Below is a thought experiment I do each year at this time, based on Princeton's press release about their incoming class. I pick Princeton because they always include the legacy admit number, though this year I see they have omitted the number of international students accepted. The point is to identify how many "regular" kids - not athlete, under-represented minority, legacy, etc - get admitted. Since most of the kids we followed this season seem to be girls, I focused on the stats for women.
Overall Princeton admitted 1,895 of 32,804 applicants (5.77% overall)
Regular Decision admit rate was 4.2%
1895 admits - 1061 People of Color = 834 slots left (Pton reported admitting 56% POC)
834 slots - 400 men = 434 slots left (48% of admits were men)
434 - 24 legacy = 410 slots left (11% of admits were legacy, that would be 48. Let’s estimate half were POC and have already been counted, though I think that number is way overestimated).
410 - 37 first-gen = 373 slots left (18% of admits were first gen, that would be 74. Again, to be conservative, let’s estimate that half of them were not POC)
373 - 45 international students = 328 slots left (note: Princeton did not identify the percentage of international students this year, so I used last year’s 12%. For reporting purposes, schools are not allowed to include non-resident alien students in their POC stats.)

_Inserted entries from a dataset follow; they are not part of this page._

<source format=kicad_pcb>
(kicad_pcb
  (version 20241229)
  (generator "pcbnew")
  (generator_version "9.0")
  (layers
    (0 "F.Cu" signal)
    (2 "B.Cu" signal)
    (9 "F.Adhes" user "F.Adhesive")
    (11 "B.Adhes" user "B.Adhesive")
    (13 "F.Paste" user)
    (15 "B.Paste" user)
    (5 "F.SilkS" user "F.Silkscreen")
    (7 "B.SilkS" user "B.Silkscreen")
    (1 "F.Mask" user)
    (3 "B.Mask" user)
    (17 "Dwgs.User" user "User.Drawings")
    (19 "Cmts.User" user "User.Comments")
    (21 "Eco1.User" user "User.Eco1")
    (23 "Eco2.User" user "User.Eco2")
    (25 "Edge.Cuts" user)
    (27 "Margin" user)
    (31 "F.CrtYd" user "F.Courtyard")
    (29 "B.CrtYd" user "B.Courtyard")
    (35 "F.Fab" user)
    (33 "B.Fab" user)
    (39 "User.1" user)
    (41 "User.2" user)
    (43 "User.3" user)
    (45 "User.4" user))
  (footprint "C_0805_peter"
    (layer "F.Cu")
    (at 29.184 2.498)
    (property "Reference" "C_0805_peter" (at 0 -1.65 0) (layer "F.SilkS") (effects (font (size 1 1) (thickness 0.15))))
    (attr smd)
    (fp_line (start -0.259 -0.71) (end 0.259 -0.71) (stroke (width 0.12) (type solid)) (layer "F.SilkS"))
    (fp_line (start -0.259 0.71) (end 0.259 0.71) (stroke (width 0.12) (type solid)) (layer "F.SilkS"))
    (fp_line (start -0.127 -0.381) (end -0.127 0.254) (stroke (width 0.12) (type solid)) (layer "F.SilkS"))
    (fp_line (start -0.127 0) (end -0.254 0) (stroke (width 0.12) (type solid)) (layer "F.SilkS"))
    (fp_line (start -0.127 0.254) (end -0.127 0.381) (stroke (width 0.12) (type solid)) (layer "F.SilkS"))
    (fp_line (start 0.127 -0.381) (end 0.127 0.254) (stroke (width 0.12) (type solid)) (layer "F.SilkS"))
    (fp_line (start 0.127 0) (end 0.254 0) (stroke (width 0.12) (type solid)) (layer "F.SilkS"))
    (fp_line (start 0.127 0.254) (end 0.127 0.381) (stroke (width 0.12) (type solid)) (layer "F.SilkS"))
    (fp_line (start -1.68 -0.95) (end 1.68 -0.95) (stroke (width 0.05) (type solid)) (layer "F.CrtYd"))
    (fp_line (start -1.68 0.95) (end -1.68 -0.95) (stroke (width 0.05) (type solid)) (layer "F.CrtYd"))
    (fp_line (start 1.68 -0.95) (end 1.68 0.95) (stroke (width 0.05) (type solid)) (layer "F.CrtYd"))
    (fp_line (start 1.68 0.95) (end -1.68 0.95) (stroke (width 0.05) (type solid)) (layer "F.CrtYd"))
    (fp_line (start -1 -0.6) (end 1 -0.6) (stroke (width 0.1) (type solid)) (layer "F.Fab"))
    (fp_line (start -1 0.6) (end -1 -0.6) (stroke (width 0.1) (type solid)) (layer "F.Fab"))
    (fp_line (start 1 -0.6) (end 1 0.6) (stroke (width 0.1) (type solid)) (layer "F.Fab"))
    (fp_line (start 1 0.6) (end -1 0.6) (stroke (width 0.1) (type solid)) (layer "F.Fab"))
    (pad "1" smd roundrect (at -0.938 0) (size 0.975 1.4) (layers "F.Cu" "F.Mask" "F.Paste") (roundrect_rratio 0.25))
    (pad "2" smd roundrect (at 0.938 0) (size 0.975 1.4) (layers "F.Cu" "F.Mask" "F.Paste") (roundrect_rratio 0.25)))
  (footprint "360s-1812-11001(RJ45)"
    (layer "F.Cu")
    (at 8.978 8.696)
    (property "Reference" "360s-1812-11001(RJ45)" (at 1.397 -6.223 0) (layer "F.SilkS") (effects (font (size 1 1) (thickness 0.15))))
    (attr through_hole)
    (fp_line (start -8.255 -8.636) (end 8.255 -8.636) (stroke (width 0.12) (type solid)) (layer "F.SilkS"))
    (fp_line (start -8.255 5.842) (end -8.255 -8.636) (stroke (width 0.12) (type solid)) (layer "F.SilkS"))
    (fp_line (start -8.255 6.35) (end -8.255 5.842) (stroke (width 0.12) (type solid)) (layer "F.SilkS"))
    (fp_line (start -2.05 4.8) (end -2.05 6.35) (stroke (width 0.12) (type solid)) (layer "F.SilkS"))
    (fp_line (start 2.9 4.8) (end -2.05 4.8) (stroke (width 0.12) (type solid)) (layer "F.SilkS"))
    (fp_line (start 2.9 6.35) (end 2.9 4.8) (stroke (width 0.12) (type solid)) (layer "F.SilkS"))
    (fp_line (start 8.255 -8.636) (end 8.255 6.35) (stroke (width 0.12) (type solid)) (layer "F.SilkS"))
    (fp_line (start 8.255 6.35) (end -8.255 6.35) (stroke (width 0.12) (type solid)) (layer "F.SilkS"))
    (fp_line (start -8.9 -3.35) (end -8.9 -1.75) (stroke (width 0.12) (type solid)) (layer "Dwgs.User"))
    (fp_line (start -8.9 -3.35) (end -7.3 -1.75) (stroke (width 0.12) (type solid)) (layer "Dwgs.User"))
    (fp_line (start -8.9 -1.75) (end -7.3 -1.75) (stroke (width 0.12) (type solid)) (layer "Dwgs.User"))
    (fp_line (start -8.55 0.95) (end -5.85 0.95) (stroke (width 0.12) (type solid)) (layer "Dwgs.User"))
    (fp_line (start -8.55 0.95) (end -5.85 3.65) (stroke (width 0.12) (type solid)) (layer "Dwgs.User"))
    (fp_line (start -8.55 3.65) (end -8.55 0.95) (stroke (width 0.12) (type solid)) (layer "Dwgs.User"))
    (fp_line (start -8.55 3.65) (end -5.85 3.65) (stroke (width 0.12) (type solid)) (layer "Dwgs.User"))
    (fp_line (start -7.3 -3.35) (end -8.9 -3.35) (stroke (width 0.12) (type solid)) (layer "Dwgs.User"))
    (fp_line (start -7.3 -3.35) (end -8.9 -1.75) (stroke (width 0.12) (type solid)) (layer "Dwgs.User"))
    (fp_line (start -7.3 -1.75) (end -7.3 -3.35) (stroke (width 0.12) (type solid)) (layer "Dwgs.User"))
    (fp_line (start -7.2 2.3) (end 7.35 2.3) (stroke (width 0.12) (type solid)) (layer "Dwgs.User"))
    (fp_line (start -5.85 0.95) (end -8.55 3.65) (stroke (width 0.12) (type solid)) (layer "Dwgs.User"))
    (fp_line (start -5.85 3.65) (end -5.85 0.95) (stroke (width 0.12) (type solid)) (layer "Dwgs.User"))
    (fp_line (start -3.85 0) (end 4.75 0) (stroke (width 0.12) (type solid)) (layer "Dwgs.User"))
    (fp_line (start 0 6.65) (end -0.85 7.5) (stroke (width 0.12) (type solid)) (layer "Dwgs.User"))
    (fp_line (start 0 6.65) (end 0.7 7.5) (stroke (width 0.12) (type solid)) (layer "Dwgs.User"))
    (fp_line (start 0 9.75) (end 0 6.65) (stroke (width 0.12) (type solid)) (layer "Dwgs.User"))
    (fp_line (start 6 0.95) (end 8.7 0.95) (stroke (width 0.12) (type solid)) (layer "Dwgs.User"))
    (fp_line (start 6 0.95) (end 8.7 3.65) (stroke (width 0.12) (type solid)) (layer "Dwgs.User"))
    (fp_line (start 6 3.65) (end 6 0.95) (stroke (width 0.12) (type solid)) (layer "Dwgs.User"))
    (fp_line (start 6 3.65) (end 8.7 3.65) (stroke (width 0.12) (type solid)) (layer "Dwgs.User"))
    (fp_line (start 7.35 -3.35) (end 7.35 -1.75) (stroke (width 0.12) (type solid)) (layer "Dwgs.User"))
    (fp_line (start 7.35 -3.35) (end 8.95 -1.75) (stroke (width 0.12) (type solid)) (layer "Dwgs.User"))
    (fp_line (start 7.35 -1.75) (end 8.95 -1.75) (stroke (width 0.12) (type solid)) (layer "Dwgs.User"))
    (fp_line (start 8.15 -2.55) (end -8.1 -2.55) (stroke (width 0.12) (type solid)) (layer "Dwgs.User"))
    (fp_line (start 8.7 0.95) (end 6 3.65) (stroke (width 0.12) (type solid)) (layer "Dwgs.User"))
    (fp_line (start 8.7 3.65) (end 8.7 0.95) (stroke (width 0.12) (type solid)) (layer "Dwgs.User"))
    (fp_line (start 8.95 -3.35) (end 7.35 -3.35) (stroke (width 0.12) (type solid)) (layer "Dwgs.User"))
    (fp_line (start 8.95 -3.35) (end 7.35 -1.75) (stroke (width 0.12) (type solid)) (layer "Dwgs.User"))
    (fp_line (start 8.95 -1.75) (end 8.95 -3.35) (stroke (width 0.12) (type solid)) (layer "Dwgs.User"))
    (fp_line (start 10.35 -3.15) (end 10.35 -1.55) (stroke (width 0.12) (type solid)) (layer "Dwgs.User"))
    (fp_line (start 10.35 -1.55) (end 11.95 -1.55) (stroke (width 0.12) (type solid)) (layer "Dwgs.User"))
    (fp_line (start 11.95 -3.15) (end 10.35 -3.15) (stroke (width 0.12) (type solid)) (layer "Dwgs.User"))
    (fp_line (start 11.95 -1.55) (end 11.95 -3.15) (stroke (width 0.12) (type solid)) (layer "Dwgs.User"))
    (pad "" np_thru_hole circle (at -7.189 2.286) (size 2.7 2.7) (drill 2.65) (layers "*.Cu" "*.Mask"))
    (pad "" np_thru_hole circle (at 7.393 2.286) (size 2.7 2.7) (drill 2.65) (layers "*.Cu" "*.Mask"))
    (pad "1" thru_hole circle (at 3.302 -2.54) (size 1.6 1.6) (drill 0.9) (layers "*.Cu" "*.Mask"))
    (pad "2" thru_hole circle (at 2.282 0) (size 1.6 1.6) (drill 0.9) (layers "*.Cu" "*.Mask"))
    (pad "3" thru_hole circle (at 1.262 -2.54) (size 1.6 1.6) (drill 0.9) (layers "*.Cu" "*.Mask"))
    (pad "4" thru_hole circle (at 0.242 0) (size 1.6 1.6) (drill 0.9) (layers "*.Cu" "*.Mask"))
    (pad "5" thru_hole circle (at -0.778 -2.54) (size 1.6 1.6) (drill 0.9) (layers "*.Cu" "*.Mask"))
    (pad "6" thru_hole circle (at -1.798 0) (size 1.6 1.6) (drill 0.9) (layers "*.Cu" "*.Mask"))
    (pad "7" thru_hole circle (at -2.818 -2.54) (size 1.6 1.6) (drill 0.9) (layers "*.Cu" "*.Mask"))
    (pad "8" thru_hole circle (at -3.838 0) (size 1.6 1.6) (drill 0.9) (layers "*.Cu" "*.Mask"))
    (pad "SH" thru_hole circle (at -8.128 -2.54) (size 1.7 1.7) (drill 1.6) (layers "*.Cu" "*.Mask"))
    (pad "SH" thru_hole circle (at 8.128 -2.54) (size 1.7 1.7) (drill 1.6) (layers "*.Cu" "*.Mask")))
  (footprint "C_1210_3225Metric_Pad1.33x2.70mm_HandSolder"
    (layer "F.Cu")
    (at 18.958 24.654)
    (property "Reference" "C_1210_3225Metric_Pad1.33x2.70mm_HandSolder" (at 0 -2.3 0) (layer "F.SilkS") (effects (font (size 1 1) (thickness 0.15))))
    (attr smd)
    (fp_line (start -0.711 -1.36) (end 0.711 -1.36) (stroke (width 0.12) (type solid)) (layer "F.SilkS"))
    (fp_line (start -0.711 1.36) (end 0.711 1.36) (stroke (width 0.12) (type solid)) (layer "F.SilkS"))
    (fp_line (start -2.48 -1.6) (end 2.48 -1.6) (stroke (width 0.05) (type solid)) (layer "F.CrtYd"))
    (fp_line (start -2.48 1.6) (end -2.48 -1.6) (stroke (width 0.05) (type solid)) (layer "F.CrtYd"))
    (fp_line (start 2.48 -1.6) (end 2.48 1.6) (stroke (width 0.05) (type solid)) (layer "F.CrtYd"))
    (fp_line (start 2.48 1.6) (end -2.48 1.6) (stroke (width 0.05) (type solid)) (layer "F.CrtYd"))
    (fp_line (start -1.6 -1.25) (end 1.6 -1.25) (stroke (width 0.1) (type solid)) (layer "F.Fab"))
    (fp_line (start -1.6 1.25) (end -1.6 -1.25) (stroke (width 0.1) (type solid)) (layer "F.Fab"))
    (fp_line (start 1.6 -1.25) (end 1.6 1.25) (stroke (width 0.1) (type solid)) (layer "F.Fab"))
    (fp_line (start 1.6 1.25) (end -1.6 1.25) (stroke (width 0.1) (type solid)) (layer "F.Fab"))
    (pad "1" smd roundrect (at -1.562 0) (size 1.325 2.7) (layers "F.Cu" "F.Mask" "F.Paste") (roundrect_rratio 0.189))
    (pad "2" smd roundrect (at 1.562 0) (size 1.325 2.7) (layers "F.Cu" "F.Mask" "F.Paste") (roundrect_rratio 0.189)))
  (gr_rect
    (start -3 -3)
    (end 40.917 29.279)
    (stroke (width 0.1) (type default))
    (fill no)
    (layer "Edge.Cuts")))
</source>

328 slots - 45 athletes = 283 (The Ivy League allows Princeton 230 recruited athletes, half of whom are women which = 115. 65% of Ivy athletes are white which equals = 75. A conservative estimate is that 45 of these athletes haven’t already been counted as legacy or first-gen. It’s probably way more when you think about who plays soccer, tennis, squash, lacrosse, crew, etc)
So by a very conservative estimate, Princeton admitted only 283 unhooked white women this year. And that’s not even getting into faculty kids, big donors, etc. The real number is almost certainly lower, though the exact figure isn't important.

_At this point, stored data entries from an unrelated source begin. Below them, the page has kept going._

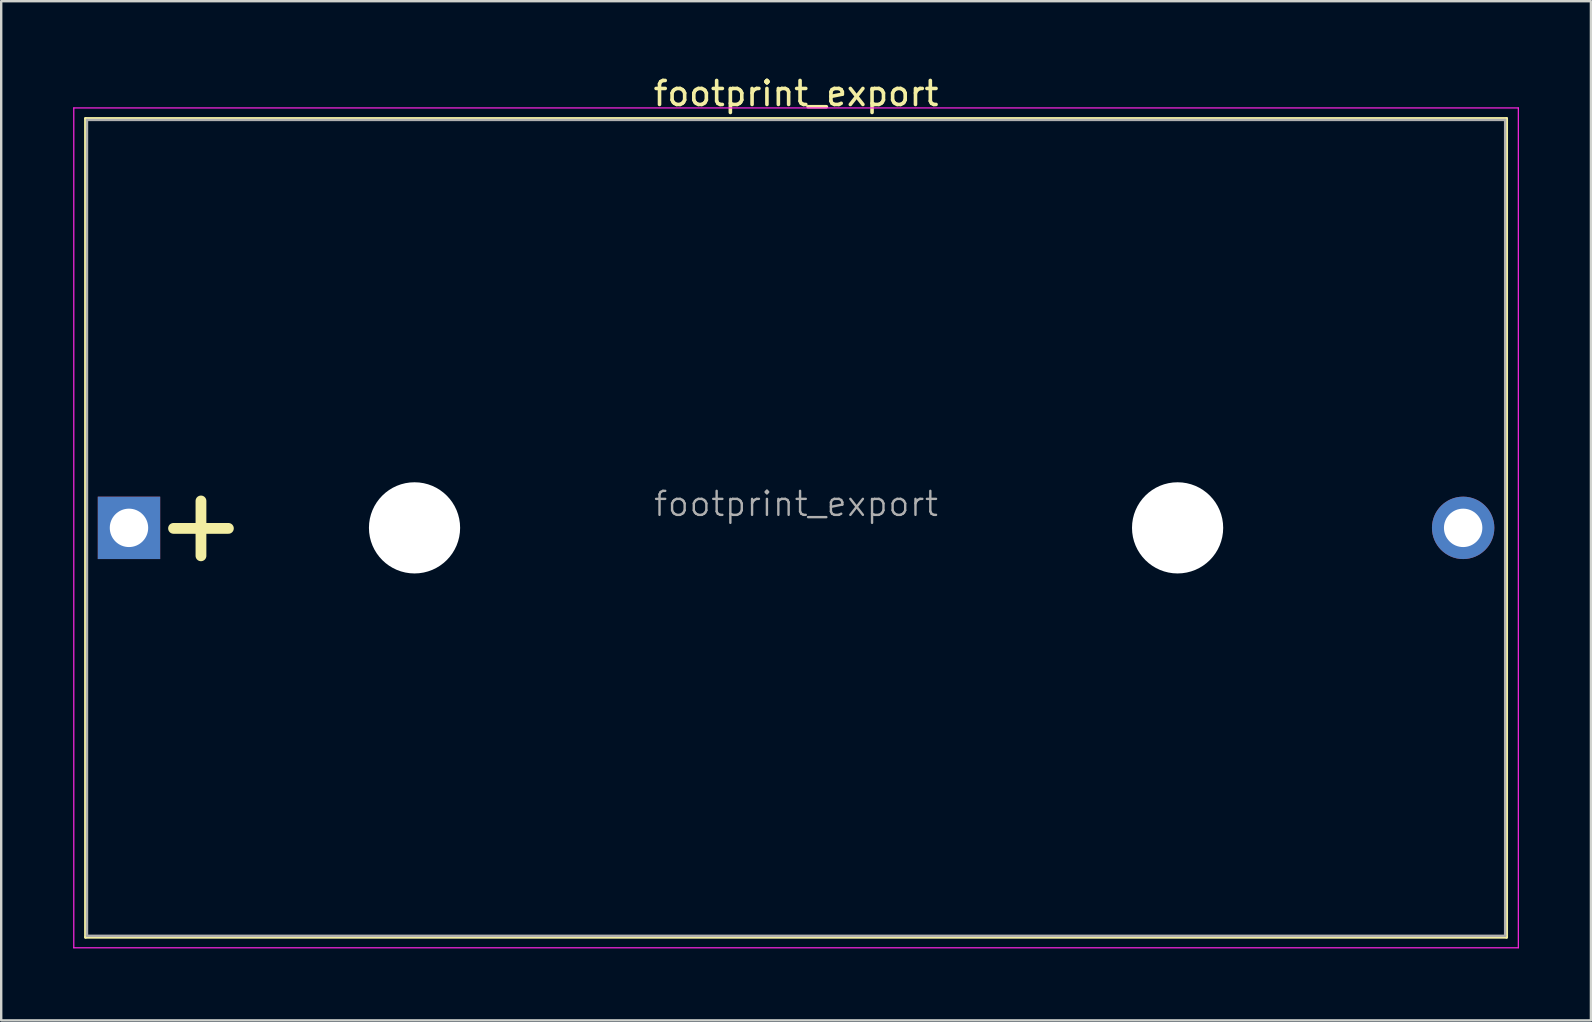
<source format=kicad_pcb>
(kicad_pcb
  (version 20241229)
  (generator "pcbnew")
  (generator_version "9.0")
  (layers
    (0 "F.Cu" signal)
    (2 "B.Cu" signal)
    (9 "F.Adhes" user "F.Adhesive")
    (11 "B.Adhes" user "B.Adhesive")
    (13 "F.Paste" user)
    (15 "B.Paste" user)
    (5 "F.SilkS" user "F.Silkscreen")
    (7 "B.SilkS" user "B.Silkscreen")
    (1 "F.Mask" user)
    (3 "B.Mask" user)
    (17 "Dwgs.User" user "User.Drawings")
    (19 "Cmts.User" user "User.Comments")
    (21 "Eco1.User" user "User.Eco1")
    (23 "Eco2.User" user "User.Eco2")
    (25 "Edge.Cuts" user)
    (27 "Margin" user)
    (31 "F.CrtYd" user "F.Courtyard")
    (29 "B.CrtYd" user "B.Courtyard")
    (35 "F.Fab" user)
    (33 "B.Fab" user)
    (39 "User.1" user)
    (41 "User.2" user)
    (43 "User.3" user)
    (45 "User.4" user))
  (footprint "footprint_export"
    (layer "F.Cu")
    (at 2.325 18.948)
    (property "Reference" "footprint_export" (at 27.8 -18.1 0) (layer "F.SilkS") (effects (font (size 1 1) (thickness 0.15))))
    (attr through_hole)
    (fp_line (start -1.81 -17.06) (end -1.81 17.06) (stroke (width 0.12) (type solid)) (layer "F.SilkS"))
    (fp_line (start -1.81 -17.06) (end 57.41 -17.06) (stroke (width 0.12) (type solid)) (layer "F.SilkS"))
    (fp_line (start -1.81 17.06) (end 57.41 17.06) (stroke (width 0.12) (type solid)) (layer "F.SilkS"))
    (fp_line (start 57.41 -17.06) (end 57.41 17.06) (stroke (width 0.12) (type solid)) (layer "F.SilkS"))
    (fp_line (start -2.3 -17.5) (end 57.9 -17.5) (stroke (width 0.05) (type solid)) (layer "F.CrtYd"))
    (fp_line (start -2.3 17.5) (end -2.3 -17.5) (stroke (width 0.05) (type solid)) (layer "F.CrtYd"))
    (fp_line (start 57.9 -17.5) (end 57.9 17.5) (stroke (width 0.05) (type solid)) (layer "F.CrtYd"))
    (fp_line (start 57.9 17.5) (end -2.3 17.5) (stroke (width 0.05) (type solid)) (layer "F.CrtYd"))
    (fp_line (start -1.75 -17) (end 57.35 -17) (stroke (width 0.1) (type solid)) (layer "F.Fab"))
    (fp_line (start -1.75 17) (end -1.75 -17) (stroke (width 0.1) (type solid)) (layer "F.Fab"))
    (fp_line (start 57.35 -17) (end 57.35 17) (stroke (width 0.1) (type solid)) (layer "F.Fab"))
    (fp_line (start 57.35 17) (end -1.75 17) (stroke (width 0.1) (type solid)) (layer "F.Fab"))
    (fp_text user "+" (at 3 -0.2 0) (layer "F.SilkS") (effects (font (size 3 3) (thickness 0.45))))
    (fp_text user "${REFERENCE}" (at 27.8 -1 0) (layer "F.Fab") (effects (font (size 1 1) (thickness 0.1))))
    (pad "" np_thru_hole circle (at 11.9 0) (size 3.8 3.8) (drill 3.8) (layers "*.Cu" "*.Mask"))
    (pad "" np_thru_hole circle (at 43.7 0) (size 3.8 3.8) (drill 3.8) (layers "*.Cu" "*.Mask"))
    (pad "1" thru_hole rect (at 0 0) (size 2.6 2.6) (drill 1.6) (layers "*.Cu" "*.Mask"))
    (pad "2" thru_hole circle (at 55.6 0) (size 2.6 2.6) (drill 1.6) (layers "*.Cu" "*.Mask")))
  (gr_rect
    (start -3 -3)
    (end 63.25 39.473)
    (stroke (width 0.1) (type default))
    (fill no)
    (layer "Edge.Cuts")))
</source>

What's important is the unescapable reality that your daughter would literally have to be one of the top 5 or 6 female applicants in your entire state to have a realistic shot at getting into Princeton, unless she fit into one of the mentioned categories above.
My younger kid is a sophomore in high school, and I've already told him that Yale is off the table. We are going to be highly strategic in shooting our Early Decision bullet because it's the only chance he has of cracking the schools that he's put on his preliminary list. That means the Early Action schools like Yale, Harvard, Princeton and Georgetown are all off the list. I just don't believe EA gives nearly the admissions boost that binding ED does.
And by the time Fall 2020 rolls around, I will probably have crossed some ED schools off the list too - because I'm going to want him to apply ED to a place where he is at/above the 75th percentile of the admitted class. I think that's the only hope of bringing any predictability to the process. Maybe I'll let him shoot an ED shot at a reach like Northwestern or Brown, but only if he commits to applying ED2 to somewhere like Wash U in St. Louis or Wesleyan after that first app (almost inevitably) doesn't land an acceptance.